What do a Sicilian Barrow and a bottle of oil have in common?

What do a Sicilian Barrow and a bottle of oil have in common?

In Sicily, in a dark and dusty cellar, some years ago there was an ancient Sicilian barrow. In the past, it worked a lot carrying the olives and the pomace during the months after the 1st of November: according to tradition, harvest used to start in November and finish in January. Abandoned, during the years, the barrow lost all its magnificence and ended up covered with dust. Francesca had always seen it so: without its colours and its ability of telling stories. That, for her, was the black and dusty Sicilian barrow of  her family. Michele, when he opened the new mill, thought it was time for the barrow to have a new life and to shine again. The restauration started and when it finished the barrow was beautiful, colourful and iconic again: it was ready to fascinate and to “cuntari” (to tell stories in Sicilian dialect) of events and stories of the past. The Sicilian traditional barrows, in fact, are very ancient: they appeared for the first time in the second half of the XVIII century and, already then, they impressed the eyes of all those who looked at them with their pictures and their colours. When Guy de Maupassant saw them for the first time almost a century later, in the spring of 1885, he defined them a “walking rebus” because of their decorative elements:

“Such barrows, little, square boxes, perched on the their high yellow wheels, are decorated with simple and curious paintings, representing hystorical events, adventures of each kind, meetings of kings, but above all the battles of Napoleone I and crusades; even the spokes of the wheels are decorated. The horse that carries them has a plumage on its head and another one in the middle of its back… Those painted, funny vehicles, different among them, walk the road and draw the eyes and the mind of the observer as rebus that you always want to solve.” [Source: ilSicilia.it]
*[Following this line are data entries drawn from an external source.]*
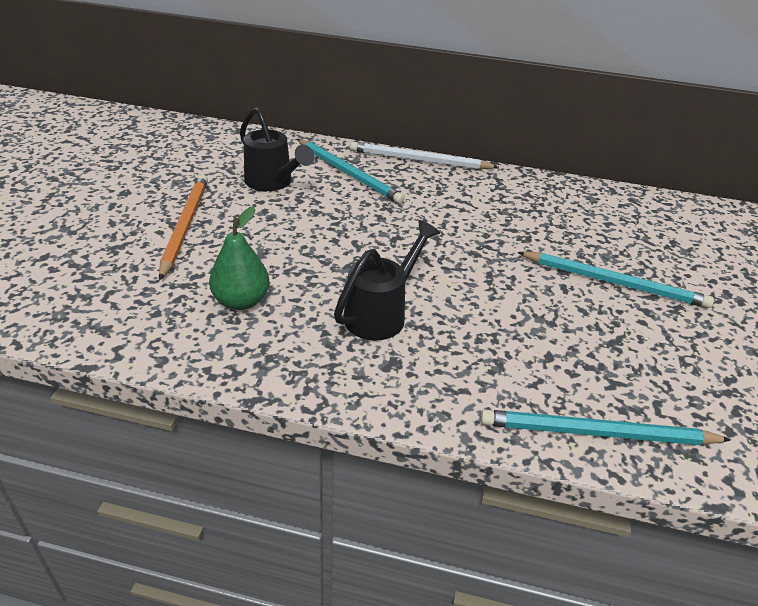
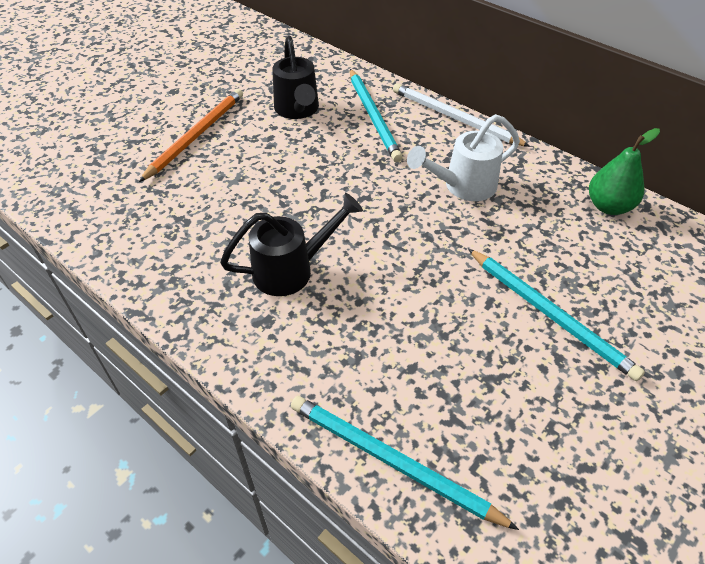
camera: 30 degrees right, 10 degrees up
(241, 301) = (188, 220): green pear -> green pear (608, 206)
(470, 209) = (463, 186): none -> white watering can

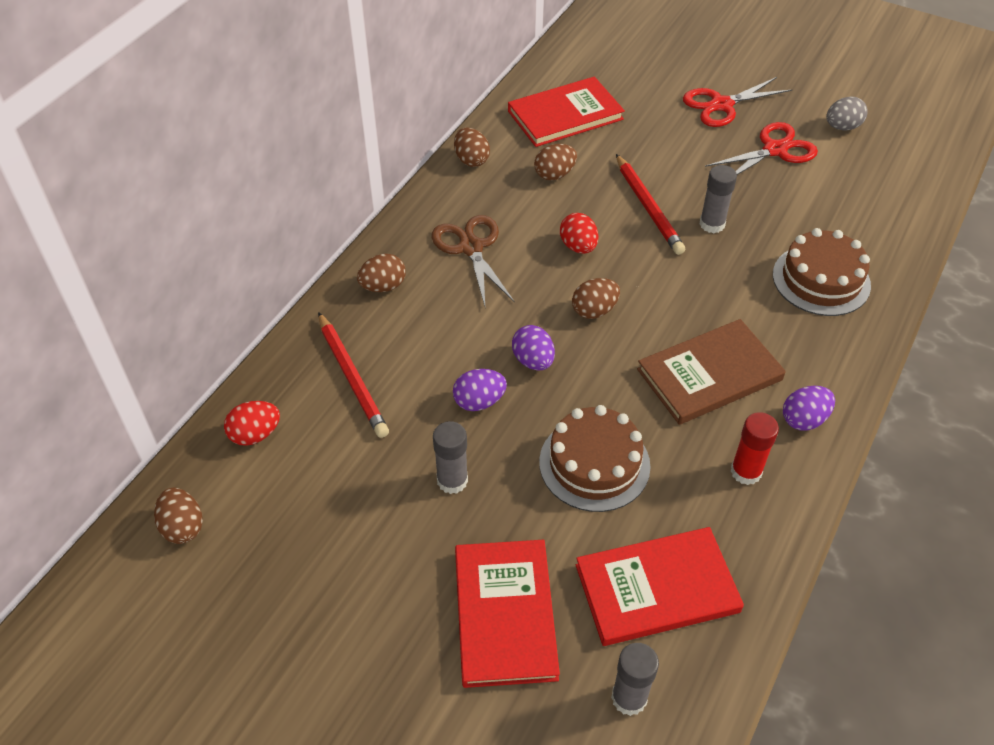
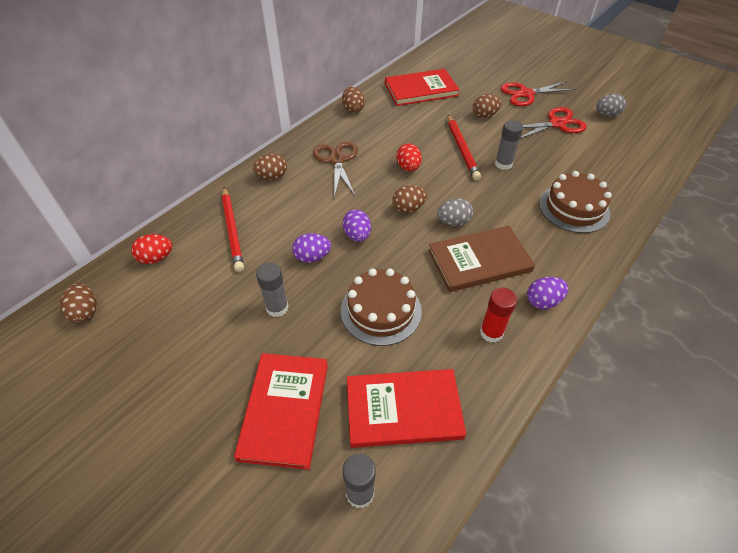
camera: 10 degrees right, 0 degrees up
(554, 174) = (404, 123): brown egg -> brown egg (484, 115)
(661, 322) = (453, 222): none -> grey egg

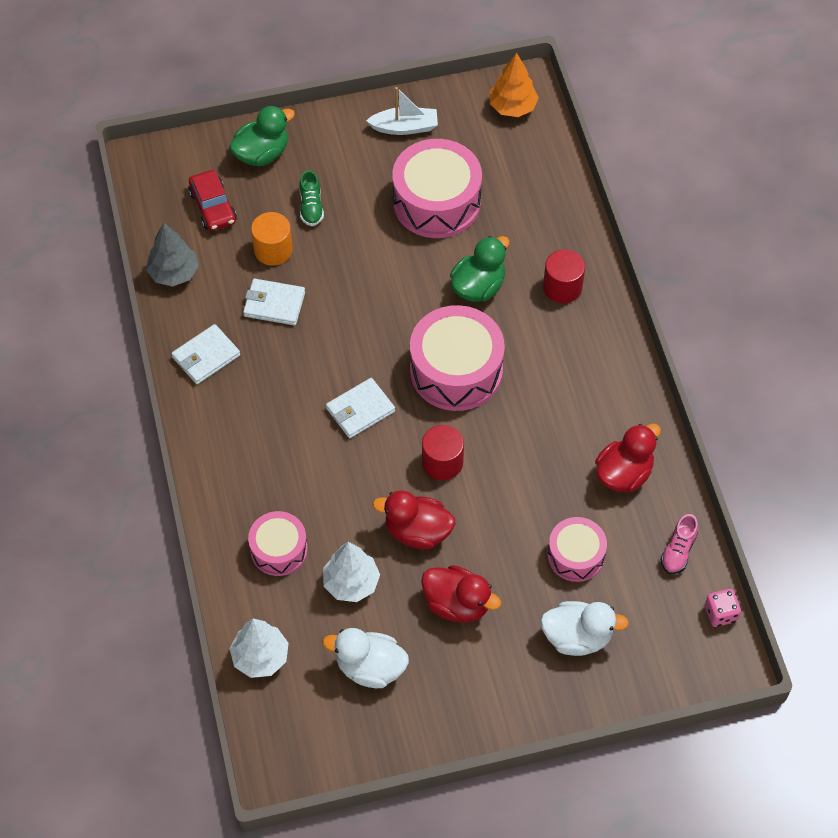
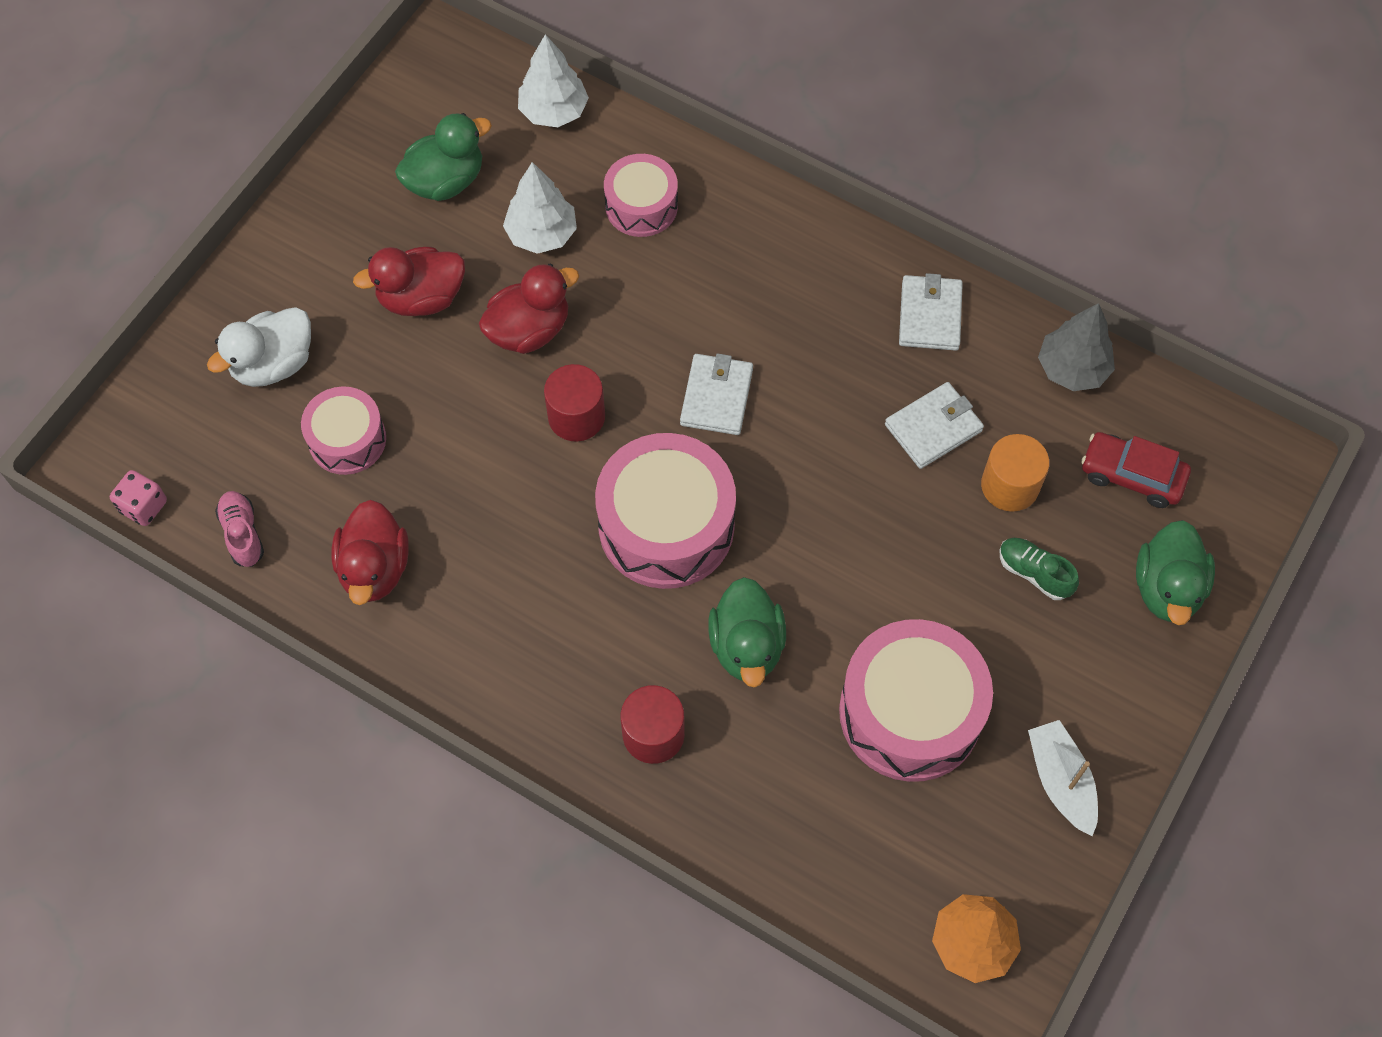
camera: 135 degrees right, 5 degrees up
(370, 668) = (445, 181): white duck -> green duck
(405, 127) = (1061, 781): white boat -> white boat turned 120 degrees clockwise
Since their onset in Sicily, barrows have collected and told the most importan hystorical and religious events through their vividly painted illustrations. They were not only simple means of transportation, just a little “over the top”, but real deposit of history, art and culture, result of many months of artigianal work, skillful technique and numerous tools. As a further confirm, still nowadays, the two main cities of our island, Catania and Palermo, continue to decor their barrows with different details, because their traditions are different. In the first city, the background is red, as the lava of the volcano Etna, and on the barrows you can find elaborate decors and carvings. In the second one, instead, the main colour is yellow, as the lemons of Sicily, and the paints are more “spartan”, linked above all to knightly and religious events and characters.

Francesca’s black and worn barrow was a barrow with its soul in a cage waiting for being freed. In the same way, we have thought of our olive oil bottles: as little, dark barrows that were waiting for being reinterpreted to become the right container of the extra virgin olive oil. Since always we have been used to see these containers for the oil in a defined way, with certain colours and graphics, forgetting that they can be highly expressive, able to tell the colours, the traditons, the art and the culture of the land from where they come from, too.

Our innovation, since 2014 harvest campaign, has been to make their souls visible and free. All favola labels, as a Sicilian barrow, vibrate of bright colours and are rich in details that tell about our land of origin and of the values we believe in:

  •  the traditional crockery of Sicily are an invitation to our table, to share our specialties and to taste them with us;
  •  the flowers of bouganvillae and cactus are icons of Mediterranean traditional natural landscape;
  •  as well as, the wheel of an old barrow, the little flower of the olive oil trees, the sea waves that remind us of the sea and some typical majolicas.

Since then, further details have enriched our bottles, like the testa di Moro (head of Arabian) on our favola Cerasuola PGI Sicily.

They want to be the witnesses of our identity as firm, as family and as land: the working Sicily that is committed with ambition and respect of the territory to spread all over the world a product, which is symbol of the Mediterranean diet and of the good flavor, that is Olive Oil.

So, what do you think about our labels?